Friday, 29 April 2016

AN OUTDOOR MAN


Sorry to report that David Thomas has passed away. Dave made several contributions to this blog and to Rhyl life in general. He is pictured above in 2007 during his year as Mayor of Rhyl, with a lifeboat man and schoolkids at the 75th Anniversary of Foryd Bridge. Photo by Tony Mottram.

Dave was from Llandudno way, but he had been in Rhyl a long time. He worked at the fun fair in the 1960s and ‘70s and did some market trading such as selling sweets at Tir Prince. He liked to be in the open air and liked Rhyl’s open spaces such as Brickfields Pond.

Dave and I first met in late 1990s in a residents’ campaign to try and stop Denbighshire council and Welsh Water from destroying the heritage value of Marine Lake. We failed; the biggest sewage tank in Wales was put under the lake and the original walls of the lake were ruined.
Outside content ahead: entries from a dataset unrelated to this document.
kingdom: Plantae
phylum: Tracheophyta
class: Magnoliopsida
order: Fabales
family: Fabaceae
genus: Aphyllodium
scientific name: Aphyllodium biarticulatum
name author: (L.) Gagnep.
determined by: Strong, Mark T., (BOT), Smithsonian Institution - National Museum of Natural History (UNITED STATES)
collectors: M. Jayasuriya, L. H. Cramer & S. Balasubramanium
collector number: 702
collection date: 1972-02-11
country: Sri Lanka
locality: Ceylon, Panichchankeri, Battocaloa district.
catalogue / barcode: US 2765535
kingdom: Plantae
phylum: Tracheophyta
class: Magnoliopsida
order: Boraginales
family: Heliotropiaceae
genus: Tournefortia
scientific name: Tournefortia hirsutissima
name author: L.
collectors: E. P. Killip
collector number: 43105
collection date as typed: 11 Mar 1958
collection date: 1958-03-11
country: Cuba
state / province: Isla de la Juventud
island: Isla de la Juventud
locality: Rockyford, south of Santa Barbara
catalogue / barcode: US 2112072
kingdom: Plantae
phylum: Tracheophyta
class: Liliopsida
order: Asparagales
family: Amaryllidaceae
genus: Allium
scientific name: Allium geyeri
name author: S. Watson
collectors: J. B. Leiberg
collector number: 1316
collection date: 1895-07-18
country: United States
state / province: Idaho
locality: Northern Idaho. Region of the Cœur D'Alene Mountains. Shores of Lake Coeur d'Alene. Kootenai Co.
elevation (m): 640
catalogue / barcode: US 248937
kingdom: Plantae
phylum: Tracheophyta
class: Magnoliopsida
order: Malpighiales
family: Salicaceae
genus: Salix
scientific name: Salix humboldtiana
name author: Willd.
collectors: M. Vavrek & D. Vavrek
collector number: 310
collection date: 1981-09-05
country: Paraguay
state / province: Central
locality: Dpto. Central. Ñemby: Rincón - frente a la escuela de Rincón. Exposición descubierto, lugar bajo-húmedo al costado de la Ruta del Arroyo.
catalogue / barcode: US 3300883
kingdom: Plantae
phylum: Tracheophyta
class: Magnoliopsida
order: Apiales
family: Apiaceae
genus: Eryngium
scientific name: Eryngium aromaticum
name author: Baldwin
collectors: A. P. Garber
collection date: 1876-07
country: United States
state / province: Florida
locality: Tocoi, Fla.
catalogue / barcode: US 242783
Rhyl’s dead-loss Labour councillors just let it happen, and this was one factor in Dave's deciding to stand for election himself as an Independent. I remember helping him by doing some leafleting on the housing estate where he lived, The Reso. He didn’t win.

Dave, like so many others regardless of their personal or political beliefs, had to join the Labour Party to get elected and I watched him get drawn into the party culture and the workplace culture of the council chamber - and further from grass roots.

He was elected to the cabinet of Denbighshire council where he served as lead member for Regeneration, and this was his downfall. He infringed a Labour Party rule that prevents Labour councillors from being in cabinet in an authority where Labour does not have a majority.

[Be aware! Labour Party candidates don’t tell you about the rule when they come round asking for your vote.]

Therefore like others before him, Dave was expelled from the party. He stood for re-election again as an Independent and again didn’t win. The double whammy of being stabbed in back by Labour and then snubbed by the electorate hit him hard; it took him a while to recover.

Eventually Dave was drawn to Botanical Gardens where in recent years he helped to run a horticultural project. Last I heard from Dave was about a week before he died and he made no mention of feeling ill, so the news of his death came as a shock.

I took the following photograph in 2012 at Botanical Gardens. Dave was more or less standing in the way as I lined up a shot of the pond. The photo catches him in contemplative mood, menthol cigarette hidden in the palm of his hand Reso-style.

So long Dave, thanks for what you did and what you tried to do.